Nope! Y'all, I feel as if 8 good years have elapsed between 6am this morning and now, 8:50pm. Multiple meals prepped and eaten, drop-offs, pick-ups, one Meeting for Worship, thank you notes, thirty cups of chopped roast turkey, one blackberry pie, a walk with Percy, a play date, emails, organizing, hating fruit flies, a random downpour, laundry. It's all good but g-damn am I gonna be tired come Thursday night.
There are but one and a half days of school left, and it is my absolute pleasure and honor to again be catering the faculty and staff appreciation luncheon. That said, the days just prior are utter mayhem, and I'm saying that as a seriously organized gal. I just keep going, one task after another crossed off the list, feeling insanely grateful for good babysitters and friends who offer to store vats of stuff in their fridges because mine is at Code Red capacity. This year I'll be serving Louisiana Red Beans & Rice; Curried Turkey Salad with Cherries and Cashews; Herbed Tomato Tarts; Quinoa, Apricot, Pistachio Salad with Lime-Mirin Vinaigrette; Moroccan Carrot and Raisin Salad; Watermelon Feta Salad with Serrano Vinaigrette; and Strawberry Cake. Bellissima, yes?
Jack is still awake, Tom is not home, the oven vent is still whirring (I hate that noise!) and I have miles to go. Yet as always, because it's imperative, I braked (and breaked) for a good dinner. Tonight: roasted asparagus with oil, salt and lemon; and grilled chicken with a new spread I simply MUST tell you about. It's very basic and inspired by an absolutely scrumptious crostini recipe (thyme pesto with preserved lemon crème fraîche) written by another Emily on Food52. It's outstandingly good.
Anyway, tonight I blended some Greek yogurt with some feta, preserved lemon, thyme, a drop of milk and some salt, marinated some fresh chicken in it (but saved some for after-grill topping) and then grilled the chx. This went swimmingly with the asparagus AND I will surely make this marinade/dip again.
⅓ cup crumbled, good quality Feta ⅓ cup Greek-style yogurt 1 tablespoon milk generous 1 tablespoon chopped preserved lemon 1 tablespoon chopped fresh thyme leaves salt
Put everything into a small food processor (or use an immersion blender) and blend until chunkily combined. Voila.
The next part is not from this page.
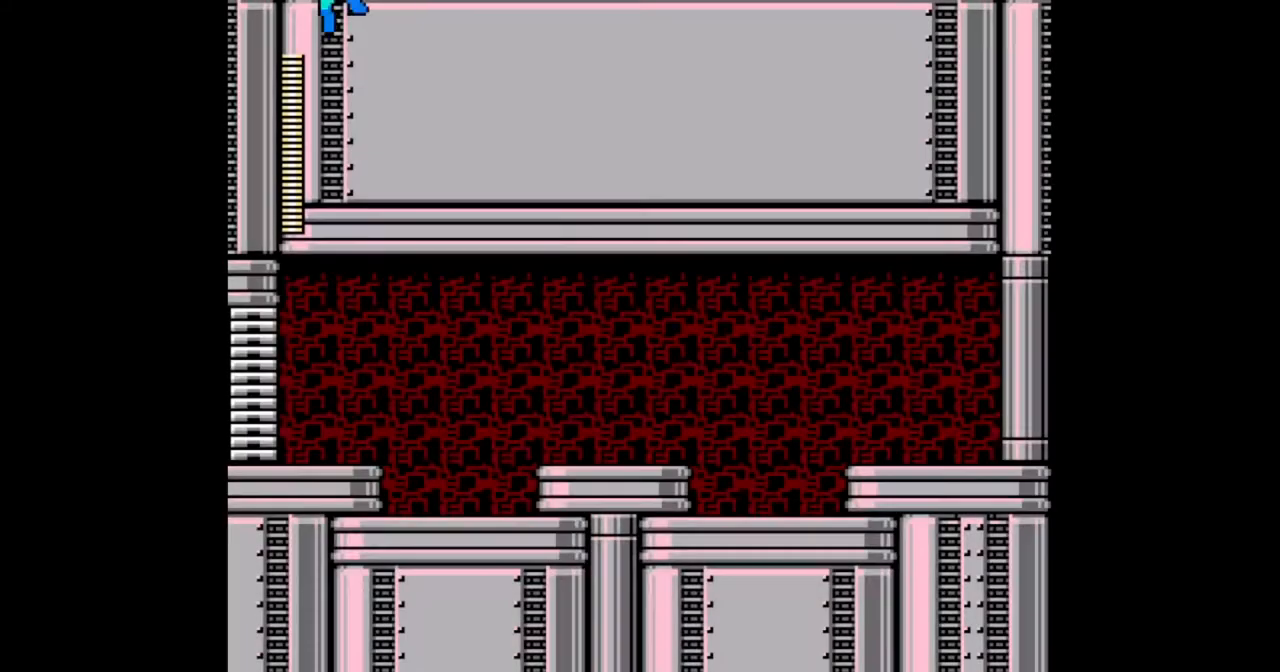
{"dt_ms": 500, "buttons": [], "events": []}
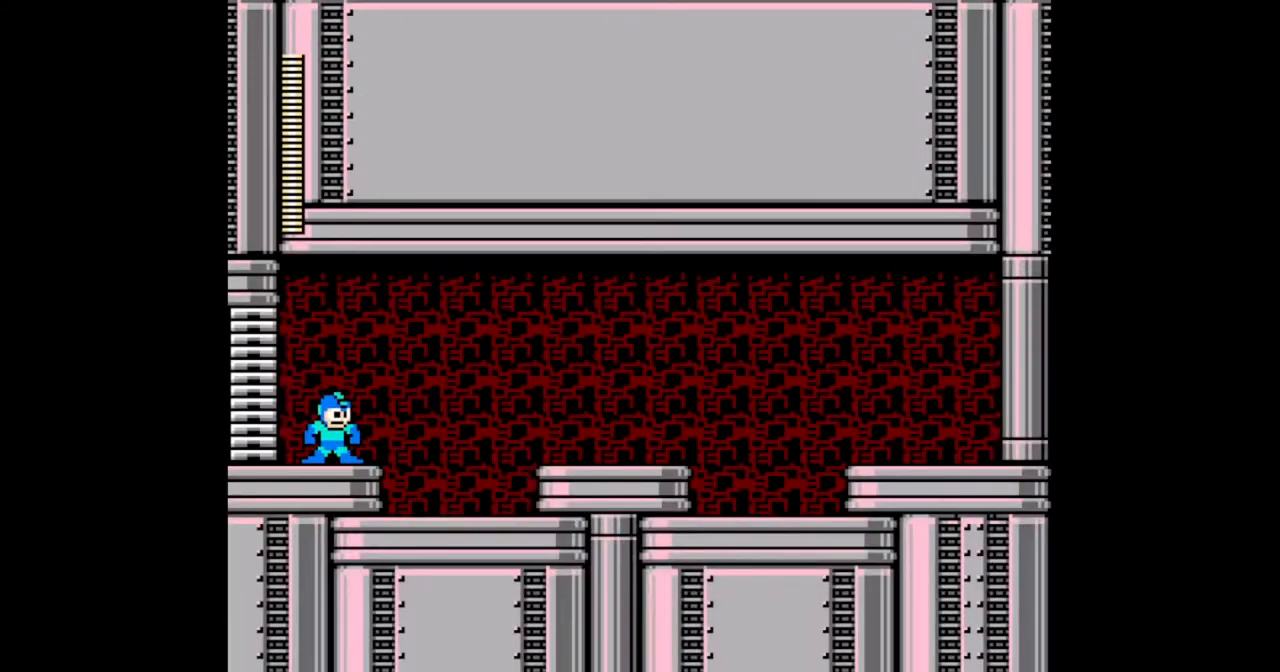
{"dt_ms": 500, "buttons": ["DPAD_RIGHT"], "events": [[200, "DPAD_RIGHT", "down"], [233, "DPAD_LEFT", "down"], [233, "DPAD_RIGHT", "up"], [367, "DPAD_DOWN", "down"], [400, "DPAD_LEFT", "up"], [400, "DPAD_RIGHT", "down"], [433, "DPAD_DOWN", "up"]]}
So that was awesome. And alongside I enjoyed a glass of Ribera del Duero which is A) most always a great bang for the buck, and B) super-deserved tonight.
Last night's pizza: solid (though don't buy Whole Foods' crusts; DCers should go to Vace or make your own; elsewhere, find a good source or make your own.) Though this was lovely, looking at this picture reminds me that ciliegine (the cherry-sized balls of mozzarella), even when the only mozz in your fridge and thus useful/easy, do not make the best mozz for pizza. Look below and know why.
Having enjoyed asparagus tonight and beets over the weekend, I feel obliged to have a conversation with you about foods with benign but somewhat adverse effects on your body lest you otherwise worry.
1) Asparagus: If you notice a wretched smell in your urine shortly after eating asparagus, you are not alone. In fact, this aftermath was recorded as early as 1702 and is now thought to be the result of the compounds in asparagus that yield ammonia and/or sulfurous products when metabolized. It seems that the difference in experience is less how we metabolize asparagus and more how our differing olfactory genes lead us to detect, or not, the smelly byproducts that pass through our urine. If you've never eaten asparagus you should so so immediately but don't fret if your pee smells afterwards.
2) Beets: Though I did not like beets as a child, I love them now. They are sweet, crunchy (when not overcooked), versatile and lovely. All that said, if you eat a hefty serving of red beets, you should expect that your pee will be magenta for 1-10 goings afterwards and/or your stool will have a decidedly magenta hue. This can be alarming. Are you bleeding internally? Why do beets take so long to pass? If said coloration follows shortly after ingesting beets, don't worry. This is eerie but normal. Do check with a doctor if things don't return to normal after a few days.
3) Sunchokes: AKA Jerusalm Artichokes, AKA Fartichokes. Enough said. Sunchokes are not a member of the artichoke family, but rather the tuber (or root) of the sunflower plant. They can be roasted, mashed, sliced and fried, pureed into soup...I adore the nutty earthiness of sunchokes but they store their produced carbohydrates as inulin rather than starch (like most tubers do). What does this mean for you? Well, our guts can't break down inulin but inulin can be broken down by bacteria in the colon. This results in gas, and let me tell you, it can be intense, painful and seemingly endless. Like labor pains, until you forget about this gaseous side effect, you may swear off more chokes; you will, then, forget and eat more as soon as you can. Unless you are my friend, Laura, in NM, who hates sunchokes and swears they are nothing more than weeds.